Monstre de prétention cynique se masquant derrière de belles paroles faisant référence au peuple - qu’il massacre - Staline/Dussolier est époustouflant de vérité !
Dans un système établi sur la délation, la menace est omniprésente : le concierge antisémite, le voisin râleur, le collègue sexiste et harcelleur.
Au sein du système enclos par le dogmatisme, la hiérarchie rigide et obséquieuse fait le jeu de l’arbitraire et du despotisme…
Alors s’expriment les pires tendances de la bête humaine : veulerie, jalousie, méchanceté, machisme.
La vie même devient un piège. Aimer c’est, dans un système forclos et dictatorial, se mettre en danger.
Staline a mis en place, en le poussant à son paroxysme, une sorte de « principe de précaution» : tout individu doit servir sans rechigner le pouvoir, être à sa botte, se soumettre comme un esclave docile…
L'être devient l'individu... Unité de fonctionnement d'une machine à broyer!
C’est brutal, froid, kafkaïen…
Les beaux mots de peuple, liberté, égalité, fraternité sont détournés pour servir une tyrannie nationaliste, raciste et complètement fermée à toute réflexion sur l’Humain.
Pour survivre, le dictateur doit créer un climat où chacun devient son double.
Ou chacun est pris au piège.
Ou l'enfer c'est les autres!
Multitude de salauds anonymes, ordinaires et trouillards, qui espèrent éviter, vainement, d’être écrasés.
Marc Dugain nous livre le portrait d’un tyran raisonneur qui tient presque des conversations de salon mondain…
Et c’est d’ailleurs, là, la faille du film.
Tout le contraire du véritable Staline qui était plus proche du plouc décérébré, colérique, violent et incapable de comprendre quoique ce soit dans le domaine artistique et/ou scientifique… Témoin Chostakovitch écarté parce que trop moderne (« le peuple ne peut même pas fredonner un air de sa musique »).

Données tirées d'une collection
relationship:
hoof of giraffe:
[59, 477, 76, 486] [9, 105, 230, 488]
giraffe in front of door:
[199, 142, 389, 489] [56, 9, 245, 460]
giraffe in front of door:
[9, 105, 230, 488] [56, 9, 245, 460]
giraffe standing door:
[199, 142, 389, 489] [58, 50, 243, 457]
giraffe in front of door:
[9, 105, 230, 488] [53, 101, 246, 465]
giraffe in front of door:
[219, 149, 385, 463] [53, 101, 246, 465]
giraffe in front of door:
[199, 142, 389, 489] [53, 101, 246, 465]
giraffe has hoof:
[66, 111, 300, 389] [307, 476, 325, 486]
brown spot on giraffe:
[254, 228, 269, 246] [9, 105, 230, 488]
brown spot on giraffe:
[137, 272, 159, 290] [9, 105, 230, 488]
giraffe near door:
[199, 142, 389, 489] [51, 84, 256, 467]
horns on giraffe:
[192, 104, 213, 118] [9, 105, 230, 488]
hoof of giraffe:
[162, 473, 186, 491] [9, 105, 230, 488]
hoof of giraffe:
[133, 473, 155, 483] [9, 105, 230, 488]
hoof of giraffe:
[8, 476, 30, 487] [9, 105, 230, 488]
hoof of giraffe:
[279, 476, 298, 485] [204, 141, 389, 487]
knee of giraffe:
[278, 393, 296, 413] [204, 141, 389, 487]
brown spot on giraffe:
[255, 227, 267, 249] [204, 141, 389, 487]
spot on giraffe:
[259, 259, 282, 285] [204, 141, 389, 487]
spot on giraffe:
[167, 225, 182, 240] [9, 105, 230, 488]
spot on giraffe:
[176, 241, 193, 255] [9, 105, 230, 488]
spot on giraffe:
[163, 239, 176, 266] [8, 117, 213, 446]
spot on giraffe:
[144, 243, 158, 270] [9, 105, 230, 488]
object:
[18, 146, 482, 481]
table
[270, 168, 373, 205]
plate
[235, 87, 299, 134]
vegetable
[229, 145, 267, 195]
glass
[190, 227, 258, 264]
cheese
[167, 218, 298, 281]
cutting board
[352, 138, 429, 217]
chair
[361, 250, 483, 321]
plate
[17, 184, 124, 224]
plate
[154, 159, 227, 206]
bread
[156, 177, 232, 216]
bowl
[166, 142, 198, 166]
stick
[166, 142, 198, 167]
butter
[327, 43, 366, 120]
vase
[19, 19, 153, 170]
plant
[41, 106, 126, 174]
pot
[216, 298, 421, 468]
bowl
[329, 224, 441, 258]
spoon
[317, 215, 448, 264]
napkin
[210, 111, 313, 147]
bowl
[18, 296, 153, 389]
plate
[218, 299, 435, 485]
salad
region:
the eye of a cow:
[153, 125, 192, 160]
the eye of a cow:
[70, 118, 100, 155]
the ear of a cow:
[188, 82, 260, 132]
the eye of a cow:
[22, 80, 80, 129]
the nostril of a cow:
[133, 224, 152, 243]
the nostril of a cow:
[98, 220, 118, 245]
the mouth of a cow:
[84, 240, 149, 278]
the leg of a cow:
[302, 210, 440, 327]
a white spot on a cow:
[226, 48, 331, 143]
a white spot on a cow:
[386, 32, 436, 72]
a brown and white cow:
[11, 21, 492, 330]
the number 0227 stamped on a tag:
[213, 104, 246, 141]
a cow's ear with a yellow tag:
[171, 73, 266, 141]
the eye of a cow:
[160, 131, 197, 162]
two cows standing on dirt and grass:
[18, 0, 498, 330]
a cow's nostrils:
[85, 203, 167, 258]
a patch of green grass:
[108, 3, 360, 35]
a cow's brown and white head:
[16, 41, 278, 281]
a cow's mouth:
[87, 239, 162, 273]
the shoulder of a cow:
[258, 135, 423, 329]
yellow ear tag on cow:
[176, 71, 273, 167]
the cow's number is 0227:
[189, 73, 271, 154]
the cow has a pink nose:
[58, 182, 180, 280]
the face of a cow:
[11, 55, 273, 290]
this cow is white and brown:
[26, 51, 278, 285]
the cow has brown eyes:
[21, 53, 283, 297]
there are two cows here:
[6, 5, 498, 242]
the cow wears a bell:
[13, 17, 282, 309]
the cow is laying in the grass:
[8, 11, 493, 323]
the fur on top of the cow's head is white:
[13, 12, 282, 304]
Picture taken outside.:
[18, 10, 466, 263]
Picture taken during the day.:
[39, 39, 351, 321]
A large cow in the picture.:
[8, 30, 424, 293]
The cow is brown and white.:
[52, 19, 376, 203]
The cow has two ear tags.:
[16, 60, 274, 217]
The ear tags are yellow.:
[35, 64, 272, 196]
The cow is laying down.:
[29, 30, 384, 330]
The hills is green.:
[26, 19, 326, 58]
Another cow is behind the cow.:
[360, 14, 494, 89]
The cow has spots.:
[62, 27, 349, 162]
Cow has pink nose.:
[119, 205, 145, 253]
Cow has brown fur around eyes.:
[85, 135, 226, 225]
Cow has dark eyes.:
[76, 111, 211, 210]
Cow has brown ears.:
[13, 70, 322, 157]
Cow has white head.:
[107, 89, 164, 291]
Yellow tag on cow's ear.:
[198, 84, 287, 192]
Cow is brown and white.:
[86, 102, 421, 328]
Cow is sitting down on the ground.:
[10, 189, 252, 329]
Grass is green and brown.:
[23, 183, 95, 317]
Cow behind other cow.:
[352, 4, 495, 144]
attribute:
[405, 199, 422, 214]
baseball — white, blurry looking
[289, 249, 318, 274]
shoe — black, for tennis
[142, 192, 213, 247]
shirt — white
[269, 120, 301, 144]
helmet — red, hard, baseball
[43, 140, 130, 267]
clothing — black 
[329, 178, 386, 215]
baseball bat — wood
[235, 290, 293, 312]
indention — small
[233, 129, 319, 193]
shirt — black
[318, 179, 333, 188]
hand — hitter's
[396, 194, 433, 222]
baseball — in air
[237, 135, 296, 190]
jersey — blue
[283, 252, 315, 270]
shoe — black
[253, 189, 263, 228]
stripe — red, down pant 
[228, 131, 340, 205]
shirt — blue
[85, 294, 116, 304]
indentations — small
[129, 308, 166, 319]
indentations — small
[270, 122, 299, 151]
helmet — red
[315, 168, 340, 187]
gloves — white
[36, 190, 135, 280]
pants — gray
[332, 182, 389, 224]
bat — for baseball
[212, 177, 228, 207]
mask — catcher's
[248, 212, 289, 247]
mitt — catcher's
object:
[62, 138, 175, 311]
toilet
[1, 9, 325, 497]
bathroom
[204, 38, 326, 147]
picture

Consignes
(a) Dis si chacune de ces affirmations correspond à la critique du film sur Staline, en répondant par oui ou non et en citant tels quels les mots du texte qui tranchent. (i) Dussolier joue Staline de façon très juste. (ii) Le véritable Staline comprenait bien les questions artistiques. (iii) Chostakovitch a été écarté parce que sa musique était jugée trop moderne.
(b) Reprends le passage de la critique du film sur Staline qui va de « Ou l'enfer c'est » à « faille du film. », en mettant « despote » à la place de « tyran ».
(c) Écris la suite de la critique du film sur Staline, à partir de sa dernière phrase.

Réponses
(a)
(i) Oui : « Staline/Dussolier est époustouflant de vérité ! »
(ii) Non : « incapable de comprendre quoique ce soit dans le domaine artistique et/ou scientifique »
(iii) Oui : « Témoin Chostakovitch écarté parce que trop moderne »

(b)
Ou l'enfer c'est les autres!
Multitude de salauds anonymes, ordinaires et trouillards, qui espèrent éviter, vainement, d’être écrasés.
Marc Dugain nous livre le portrait d’un despote raisonneur qui tient presque des conversations de salon mondain…
Et c’est d’ailleurs, là, la faille du film.

(c)
On reproche à Dugain le rythme lent de son film, sa monotonie, ses couleurs bistres, ocres et siennes…
Pour moi ces « défauts » servent le propos de l’auteur : la laideur d’un système, d’une société en décrépitude…
Ces carrelages sales, ces murs décrépis, ces appartements délabrés, ces blouses non repassées et suspectes, tout cela pourrait desservir le récit par une apparente exagération…
Mais il ne faut pas perdre de vue que ces éléments soutiennent le film en créant un climat glauque, nauséeux.
A nouveau, comme dans « Le couperet » de Gavras, par exemple, les choix esthétiques de l’auteur servent à narrer une histoire symbolique, un conte historique.
Et ce propos est servi par des acteurs au top niveau : Marina Hand et André Dussolier bien évidemment… Mais aussi Edouard Baer et D. Podalydès. Une réserve cependant concernant Tom Novembre bien meilleur chanteur, ou graphiste, qu’acteur…
Pour terminer je ferai remarquer que notre bienveillant néo-libéralisme qui est, selon les critères assénés par les mass-médias, le garant contre le surgissement inopiné d’une nouvelle dictature est tout aussi liberticide.
Quand ils parlent de « liberté » c’est de la liberté de sous payer et d’avoir des esclaves qu’ils entendent.
Quand ils parlent de droit et d’égalité, c’est une égale soumission au pouvoir de l’argent qu’ils revendiquent pour tous.
Quand ils parlent de fraternité c’est de l’entr’aide entre personnes d’un même réseau, d’une même famille qu’ils évoquent.
C’est le détournement et la rigidification des concepts qui forgent les dictatures !
UN FILM A VOIR ET A PENSER.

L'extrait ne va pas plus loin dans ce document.